10:30  Hadoop Hack Revealed – Christophe Bisciglia, cloudera

New to Hadoop? Have some data you want to analyze? Have an idea to improve performance? Just want to play with TBs of data for its own sake? Cloudera is providing access to an Apache Hadoop cluster in the cloud and awarding prizes for the coolest hacks and applications. This session will review the submissions received for the Hadoop Hack. Get details and register: cloudera.com

14:00  Pig – Alan Gates, Yahoo!

This talk will introduce Pig Latin, a dataflow programming language and the Pig engine, which runs on top of Hadoop. Pig Latin is designed to occupy the sweet spot between SQL and map reduce programming. It gives developers control of the data flow and the ability to inject their code at any point while allowing them to avoid the details of writing java and interacting directly with map reduce.


14:45  Zookeeper, Coordinating the Distributed Application – Benjamin Reed, Yahoo!

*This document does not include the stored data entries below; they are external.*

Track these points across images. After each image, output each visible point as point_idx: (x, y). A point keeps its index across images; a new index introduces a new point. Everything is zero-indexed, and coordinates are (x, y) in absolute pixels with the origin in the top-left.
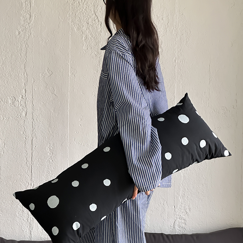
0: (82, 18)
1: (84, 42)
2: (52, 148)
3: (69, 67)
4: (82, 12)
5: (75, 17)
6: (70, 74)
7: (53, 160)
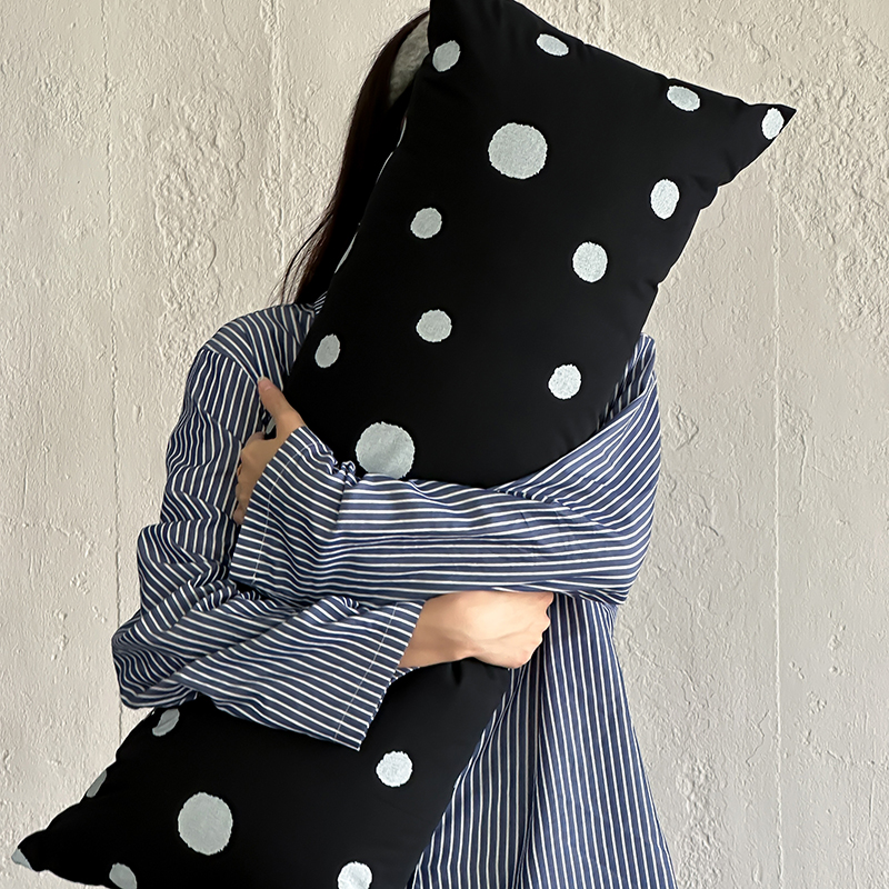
0: (833, 172)
1: (841, 283)
2: (702, 777)
3: (773, 401)
4: (832, 142)
5: (800, 170)
6: (779, 433)
7: (711, 835)
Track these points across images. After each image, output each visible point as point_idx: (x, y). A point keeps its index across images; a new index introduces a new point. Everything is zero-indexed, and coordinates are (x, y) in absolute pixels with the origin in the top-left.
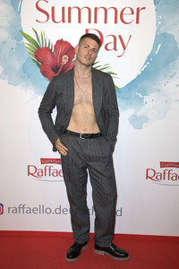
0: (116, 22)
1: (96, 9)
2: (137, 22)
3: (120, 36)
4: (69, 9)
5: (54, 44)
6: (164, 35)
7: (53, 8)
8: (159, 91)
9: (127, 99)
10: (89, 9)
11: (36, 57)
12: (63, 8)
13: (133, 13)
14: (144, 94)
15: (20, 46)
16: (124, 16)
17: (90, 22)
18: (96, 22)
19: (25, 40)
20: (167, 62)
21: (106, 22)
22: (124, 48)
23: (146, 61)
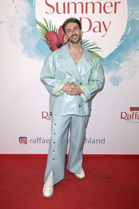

Distributed applications need to coordinate the processes scattered across the network. Sometimes this coordination is a simple as knowing who is up and who is down (group membership) or who is the master in the system (leader election) or sometimes a sophisticated scheme to manage shards of processing, locating shard masters, recovering from master failures, propagating changes to system configuration, etc. ZooKeeper gives developers a very simple interface to implement these primitives in a way that is highly resilient to failures. In this presentation I will go over the ZooKeeper interface, show some examples of how it is used, and show the performance that users can expect from ZooKeeper.

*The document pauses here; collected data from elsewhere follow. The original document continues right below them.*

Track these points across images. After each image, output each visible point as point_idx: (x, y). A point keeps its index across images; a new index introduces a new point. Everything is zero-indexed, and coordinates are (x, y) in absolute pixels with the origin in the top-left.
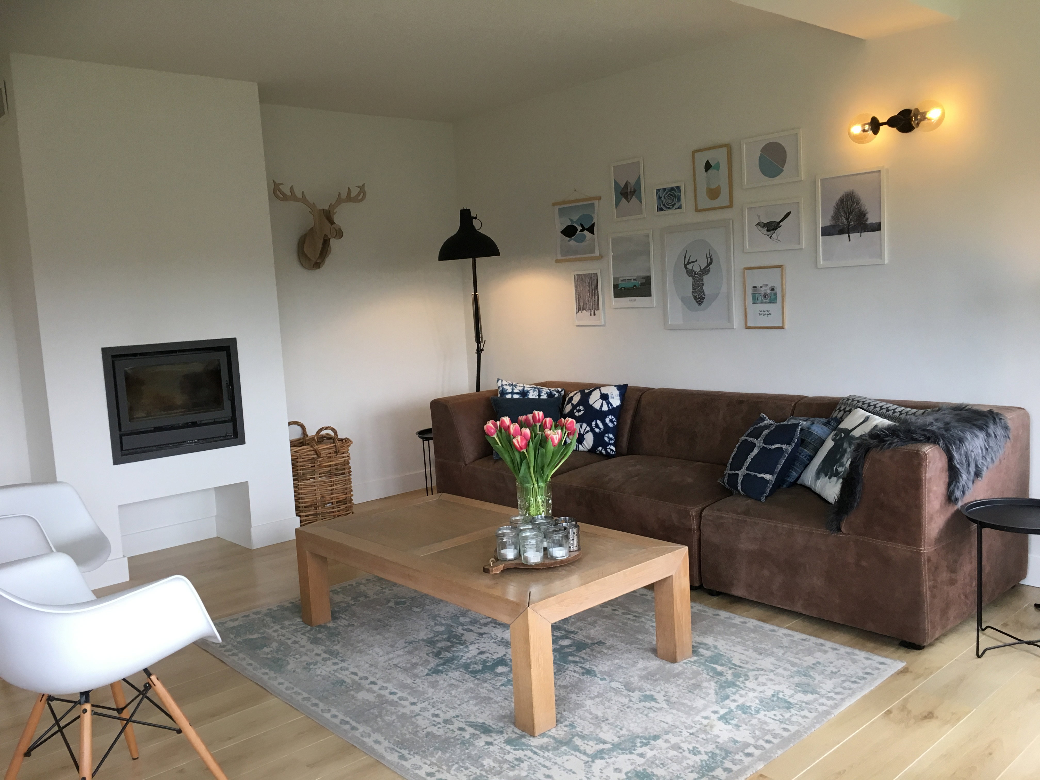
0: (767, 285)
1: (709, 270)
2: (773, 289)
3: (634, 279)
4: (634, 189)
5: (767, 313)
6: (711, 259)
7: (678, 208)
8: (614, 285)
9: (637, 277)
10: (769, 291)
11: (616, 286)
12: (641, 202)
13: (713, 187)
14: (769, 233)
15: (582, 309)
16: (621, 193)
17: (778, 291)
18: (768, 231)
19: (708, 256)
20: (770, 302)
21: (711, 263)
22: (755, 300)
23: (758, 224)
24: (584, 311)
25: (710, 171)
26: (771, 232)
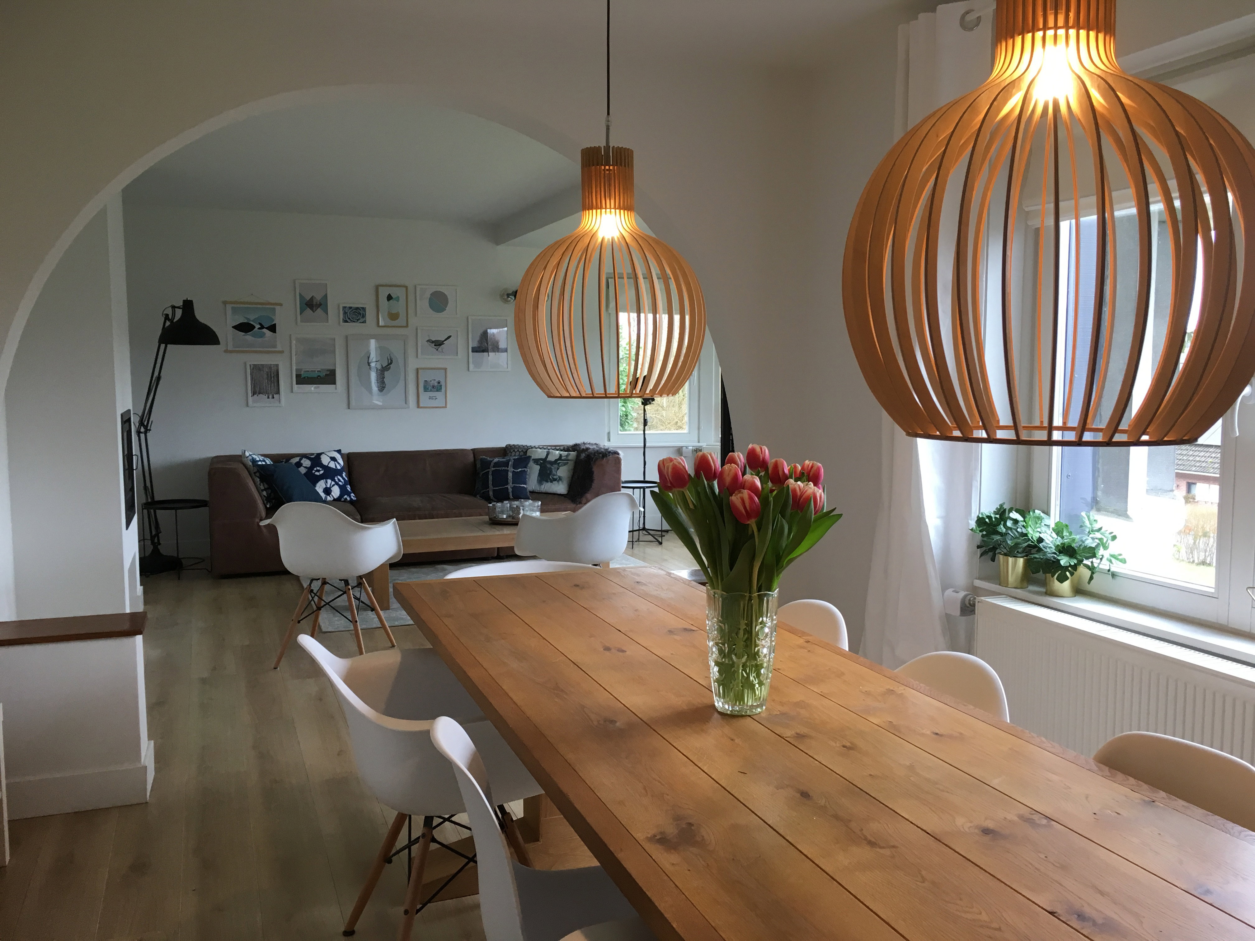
0: (435, 380)
1: (390, 368)
2: (439, 383)
3: (318, 371)
4: (320, 303)
5: (434, 398)
6: (392, 361)
7: (363, 322)
8: (296, 375)
9: (322, 369)
10: (436, 384)
11: (298, 376)
12: (327, 314)
13: (394, 312)
14: (435, 347)
15: (257, 393)
16: (306, 304)
17: (443, 383)
18: (435, 345)
19: (389, 358)
20: (437, 391)
21: (391, 363)
22: (426, 389)
23: (428, 341)
24: (261, 395)
25: (391, 301)
26: (438, 347)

15:30  Querying JSON Data on Hadoop using Jaql – Kevin Beyer, IBM

We introduce Jaql, a query language for the JSON data model. JSON (JavaScript Object Notation) has become a popular data format for many Web-based applications because of its simplicity and modeling flexibility. In contrast to XML, which was originally designed as a markup language, JSON was actually designed for data. JSON makes it easy to model a wide spectrum of data, ranging from homogenous flat data to heterogeneous nested data, and it can do this in a language-independent format. We believe that these characteristics make JSON an ideal data format for many Hadoop applications and databases in general. This talk will describe the key features of Jaql and show how it can be used to process JSON data in parallel using Hadoop's map/reduce framework.


16:30  Hbase – Michael Stack, Microsoft

HBase provides a highly scalable distributed structured data store on top of the Hadoop DFS. Come learn about the current state of the HBase project and the roadmap of future improvements.